## AVAILABLE DATA:
* * * * * * * * *

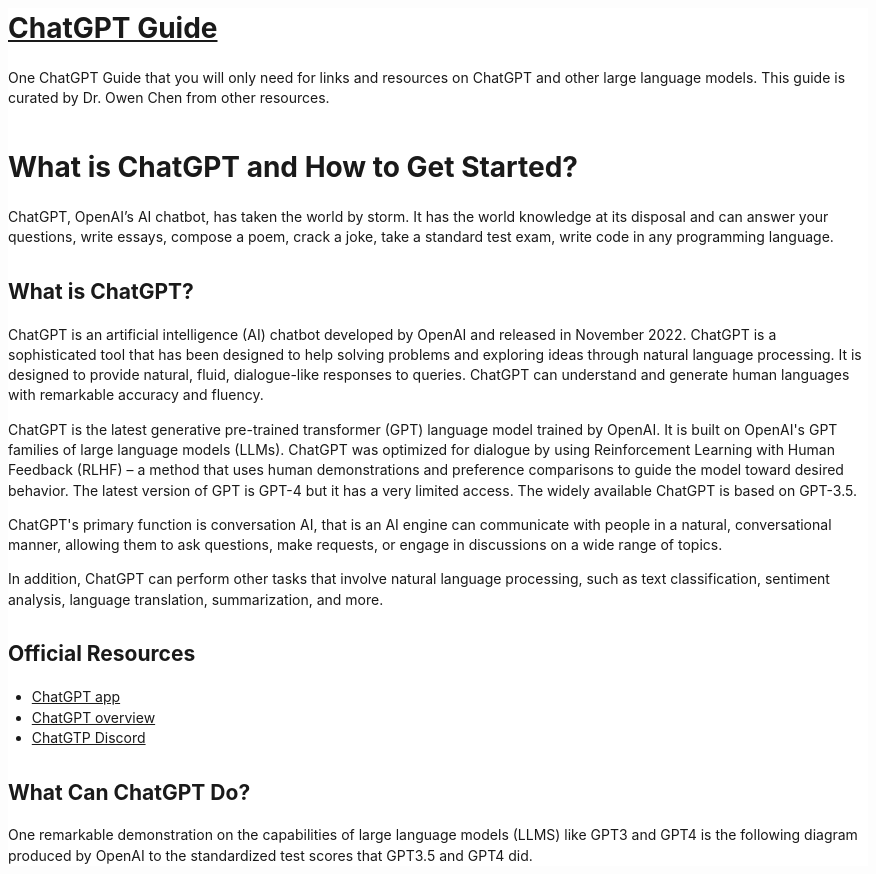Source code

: # [ChatGPT Guide](./README.md)

One ChatGPT Guide that you will only need for links and resources on ChatGPT and other large language models.
This guide is curated by Dr. Owen Chen from other resources.

# What is ChatGPT and How to Get Started?

ChatGPT, OpenAI’s AI chatbot, has taken the world by storm. It has the world knowledge at its disposal and can answer your questions, write essays, compose a poem, crack a joke, take a standard test exam, write code in any programming language.

## What is ChatGPT?

ChatGPT is an artificial intelligence (AI) chatbot developed by OpenAI and released in November 2022. ChatGPT is a sophisticated tool that has been designed to help solving problems and exploring ideas through natural language processing. It is designed to provide natural, fluid, dialogue-like responses to queries. ChatGPT can understand and generate human languages with remarkable accuracy and fluency. 

ChatGPT is the latest generative pre-trained transformer (GPT) language model trained by OpenAI. It is built on OpenAI's GPT families of large language models (LLMs).  ChatGPT was optimized for dialogue by using Reinforcement Learning with Human Feedback (RLHF) – a method that uses human demonstrations and preference comparisons to guide the model toward desired behavior. The latest version of GPT is GPT-4 but it has a very limited access.  The widely available ChatGPT is based on GPT-3.5.

ChatGPT's primary function is conversation AI, that is an AI engine can communicate with people in a natural, conversational manner, allowing them to ask questions, make requests, or engage in discussions on a wide range of topics. 

In addition, ChatGPT can perform other tasks that involve natural language processing, such as text classification, sentiment analysis, language translation, summarization, and more. 

## Official Resources

- [ChatGPT app](https://chat.openai.com/)
- [ChatGPT overview](https://openai.com/blog/chatgpt/)
- [ChatGTP Discord](https://discord.com/invite/openai)

## What Can ChatGPT Do?

One remarkable demonstration on the capabilities of large language models (LLMS) like GPT3 and GPT4 is the following diagram produced by OpenAI to the standardized test scores that GPT3.5 and GPT4 did.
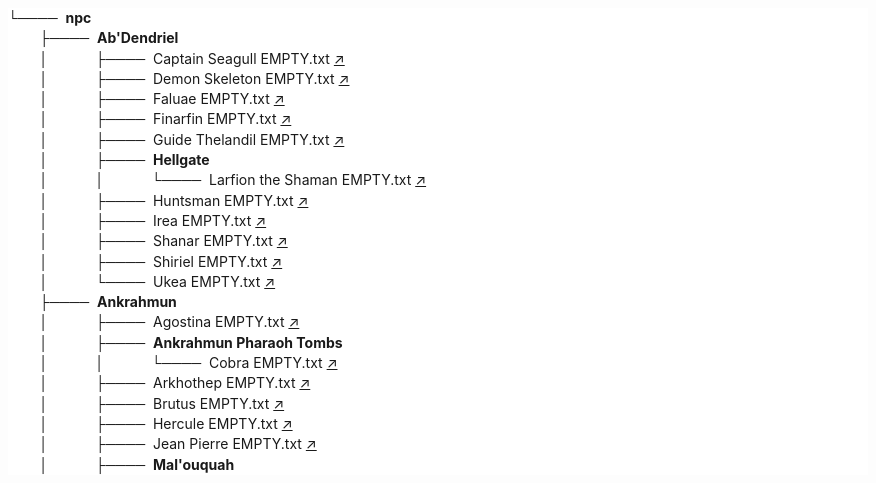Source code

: └────&nbsp;&nbsp;<strong>npc</strong>  
&nbsp;&nbsp;&nbsp;&nbsp;&nbsp;&nbsp;&nbsp;&nbsp;├────&nbsp;&nbsp;<strong>Ab'Dendriel</strong>  
&nbsp;&nbsp;&nbsp;&nbsp;&nbsp;&nbsp;&nbsp;&nbsp;│&nbsp;&nbsp;&nbsp;&nbsp;&nbsp;&nbsp;&nbsp;&nbsp;&nbsp;&nbsp;&nbsp;&nbsp;├────&nbsp;&nbsp;Captain Seagull EMPTY.txt [↗](https://github.com/s2ward/tibia/blob/main/npc/Ab'Dendriel/Captain_Seagull_EMPTY.txt)  
&nbsp;&nbsp;&nbsp;&nbsp;&nbsp;&nbsp;&nbsp;&nbsp;│&nbsp;&nbsp;&nbsp;&nbsp;&nbsp;&nbsp;&nbsp;&nbsp;&nbsp;&nbsp;&nbsp;&nbsp;├────&nbsp;&nbsp;Demon Skeleton EMPTY.txt [↗](https://github.com/s2ward/tibia/blob/main/npc/Ab'Dendriel/Demon_Skeleton_EMPTY.txt)  
&nbsp;&nbsp;&nbsp;&nbsp;&nbsp;&nbsp;&nbsp;&nbsp;│&nbsp;&nbsp;&nbsp;&nbsp;&nbsp;&nbsp;&nbsp;&nbsp;&nbsp;&nbsp;&nbsp;&nbsp;├────&nbsp;&nbsp;Faluae EMPTY.txt [↗](https://github.com/s2ward/tibia/blob/main/npc/Ab'Dendriel/Faluae_EMPTY.txt)  
&nbsp;&nbsp;&nbsp;&nbsp;&nbsp;&nbsp;&nbsp;&nbsp;│&nbsp;&nbsp;&nbsp;&nbsp;&nbsp;&nbsp;&nbsp;&nbsp;&nbsp;&nbsp;&nbsp;&nbsp;├────&nbsp;&nbsp;Finarfin EMPTY.txt [↗](https://github.com/s2ward/tibia/blob/main/npc/Ab'Dendriel/Finarfin_EMPTY.txt)  
&nbsp;&nbsp;&nbsp;&nbsp;&nbsp;&nbsp;&nbsp;&nbsp;│&nbsp;&nbsp;&nbsp;&nbsp;&nbsp;&nbsp;&nbsp;&nbsp;&nbsp;&nbsp;&nbsp;&nbsp;├────&nbsp;&nbsp;Guide Thelandil EMPTY.txt [↗](https://github.com/s2ward/tibia/blob/main/npc/Ab'Dendriel/Guide_Thelandil_EMPTY.txt)  
&nbsp;&nbsp;&nbsp;&nbsp;&nbsp;&nbsp;&nbsp;&nbsp;│&nbsp;&nbsp;&nbsp;&nbsp;&nbsp;&nbsp;&nbsp;&nbsp;&nbsp;&nbsp;&nbsp;&nbsp;├────&nbsp;&nbsp;<strong>Hellgate</strong>  
&nbsp;&nbsp;&nbsp;&nbsp;&nbsp;&nbsp;&nbsp;&nbsp;│&nbsp;&nbsp;&nbsp;&nbsp;&nbsp;&nbsp;&nbsp;&nbsp;&nbsp;&nbsp;&nbsp;&nbsp;│&nbsp;&nbsp;&nbsp;&nbsp;&nbsp;&nbsp;&nbsp;&nbsp;&nbsp;&nbsp;&nbsp;&nbsp;└────&nbsp;&nbsp;Larfion the Shaman EMPTY.txt [↗](https://github.com/s2ward/tibia/blob/main/npc/Ab'Dendriel/Hellgate/Larfion_the_Shaman_EMPTY.txt)  
&nbsp;&nbsp;&nbsp;&nbsp;&nbsp;&nbsp;&nbsp;&nbsp;│&nbsp;&nbsp;&nbsp;&nbsp;&nbsp;&nbsp;&nbsp;&nbsp;&nbsp;&nbsp;&nbsp;&nbsp;├────&nbsp;&nbsp;Huntsman EMPTY.txt [↗](https://github.com/s2ward/tibia/blob/main/npc/Ab'Dendriel/Huntsman_EMPTY.txt)  
&nbsp;&nbsp;&nbsp;&nbsp;&nbsp;&nbsp;&nbsp;&nbsp;│&nbsp;&nbsp;&nbsp;&nbsp;&nbsp;&nbsp;&nbsp;&nbsp;&nbsp;&nbsp;&nbsp;&nbsp;├────&nbsp;&nbsp;Irea EMPTY.txt [↗](https://github.com/s2ward/tibia/blob/main/npc/Ab'Dendriel/Irea_EMPTY.txt)  
&nbsp;&nbsp;&nbsp;&nbsp;&nbsp;&nbsp;&nbsp;&nbsp;│&nbsp;&nbsp;&nbsp;&nbsp;&nbsp;&nbsp;&nbsp;&nbsp;&nbsp;&nbsp;&nbsp;&nbsp;├────&nbsp;&nbsp;Shanar EMPTY.txt [↗](https://github.com/s2ward/tibia/blob/main/npc/Ab'Dendriel/Shanar_EMPTY.txt)  
&nbsp;&nbsp;&nbsp;&nbsp;&nbsp;&nbsp;&nbsp;&nbsp;│&nbsp;&nbsp;&nbsp;&nbsp;&nbsp;&nbsp;&nbsp;&nbsp;&nbsp;&nbsp;&nbsp;&nbsp;├────&nbsp;&nbsp;Shiriel EMPTY.txt [↗](https://github.com/s2ward/tibia/blob/main/npc/Ab'Dendriel/Shiriel_EMPTY.txt)  
&nbsp;&nbsp;&nbsp;&nbsp;&nbsp;&nbsp;&nbsp;&nbsp;│&nbsp;&nbsp;&nbsp;&nbsp;&nbsp;&nbsp;&nbsp;&nbsp;&nbsp;&nbsp;&nbsp;&nbsp;└────&nbsp;&nbsp;Ukea EMPTY.txt [↗](https://github.com/s2ward/tibia/blob/main/npc/Ab'Dendriel/Ukea_EMPTY.txt)  
&nbsp;&nbsp;&nbsp;&nbsp;&nbsp;&nbsp;&nbsp;&nbsp;├────&nbsp;&nbsp;<strong>Ankrahmun</strong>  
&nbsp;&nbsp;&nbsp;&nbsp;&nbsp;&nbsp;&nbsp;&nbsp;│&nbsp;&nbsp;&nbsp;&nbsp;&nbsp;&nbsp;&nbsp;&nbsp;&nbsp;&nbsp;&nbsp;&nbsp;├────&nbsp;&nbsp;Agostina EMPTY.txt [↗](https://github.com/s2ward/tibia/blob/main/npc/Ankrahmun/Agostina_EMPTY.txt)  
&nbsp;&nbsp;&nbsp;&nbsp;&nbsp;&nbsp;&nbsp;&nbsp;│&nbsp;&nbsp;&nbsp;&nbsp;&nbsp;&nbsp;&nbsp;&nbsp;&nbsp;&nbsp;&nbsp;&nbsp;├────&nbsp;&nbsp;<strong>Ankrahmun Pharaoh Tombs</strong>  
&nbsp;&nbsp;&nbsp;&nbsp;&nbsp;&nbsp;&nbsp;&nbsp;│&nbsp;&nbsp;&nbsp;&nbsp;&nbsp;&nbsp;&nbsp;&nbsp;&nbsp;&nbsp;&nbsp;&nbsp;│&nbsp;&nbsp;&nbsp;&nbsp;&nbsp;&nbsp;&nbsp;&nbsp;&nbsp;&nbsp;&nbsp;&nbsp;└────&nbsp;&nbsp;Cobra EMPTY.txt [↗](https://github.com/s2ward/tibia/blob/main/npc/Ankrahmun/Ankrahmun%20Pharaoh%20Tombs/Cobra_EMPTY.txt)  
&nbsp;&nbsp;&nbsp;&nbsp;&nbsp;&nbsp;&nbsp;&nbsp;│&nbsp;&nbsp;&nbsp;&nbsp;&nbsp;&nbsp;&nbsp;&nbsp;&nbsp;&nbsp;&nbsp;&nbsp;├────&nbsp;&nbsp;Arkhothep EMPTY.txt [↗](https://github.com/s2ward/tibia/blob/main/npc/Ankrahmun/Arkhothep_EMPTY.txt)  
&nbsp;&nbsp;&nbsp;&nbsp;&nbsp;&nbsp;&nbsp;&nbsp;│&nbsp;&nbsp;&nbsp;&nbsp;&nbsp;&nbsp;&nbsp;&nbsp;&nbsp;&nbsp;&nbsp;&nbsp;├────&nbsp;&nbsp;Brutus EMPTY.txt [↗](https://github.com/s2ward/tibia/blob/main/npc/Ankrahmun/Brutus_EMPTY.txt)  
&nbsp;&nbsp;&nbsp;&nbsp;&nbsp;&nbsp;&nbsp;&nbsp;│&nbsp;&nbsp;&nbsp;&nbsp;&nbsp;&nbsp;&nbsp;&nbsp;&nbsp;&nbsp;&nbsp;&nbsp;├────&nbsp;&nbsp;Hercule EMPTY.txt [↗](https://github.com/s2ward/tibia/blob/main/npc/Ankrahmun/Hercule_EMPTY.txt)  
&nbsp;&nbsp;&nbsp;&nbsp;&nbsp;&nbsp;&nbsp;&nbsp;│&nbsp;&nbsp;&nbsp;&nbsp;&nbsp;&nbsp;&nbsp;&nbsp;&nbsp;&nbsp;&nbsp;&nbsp;├────&nbsp;&nbsp;Jean Pierre EMPTY.txt [↗](https://github.com/s2ward/tibia/blob/main/npc/Ankrahmun/Jean_Pierre_EMPTY.txt)  
&nbsp;&nbsp;&nbsp;&nbsp;&nbsp;&nbsp;&nbsp;&nbsp;│&nbsp;&nbsp;&nbsp;&nbsp;&nbsp;&nbsp;&nbsp;&nbsp;&nbsp;&nbsp;&nbsp;&nbsp;├────&nbsp;&nbsp;<strong>Mal'ouquah</strong>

* * * * * * * * *

Copy out, without any change, the part of the first row that opens with the line containing "## Official Resources" and closes with the line containing "## What Can ChatGPT Do?", including both of those lines.

## Official Resources

- [ChatGPT app](https://chat.openai.com/)
- [ChatGPT overview](https://openai.com/blog/chatgpt/)
- [ChatGTP Discord](https://discord.com/invite/openai)

## What Can ChatGPT Do?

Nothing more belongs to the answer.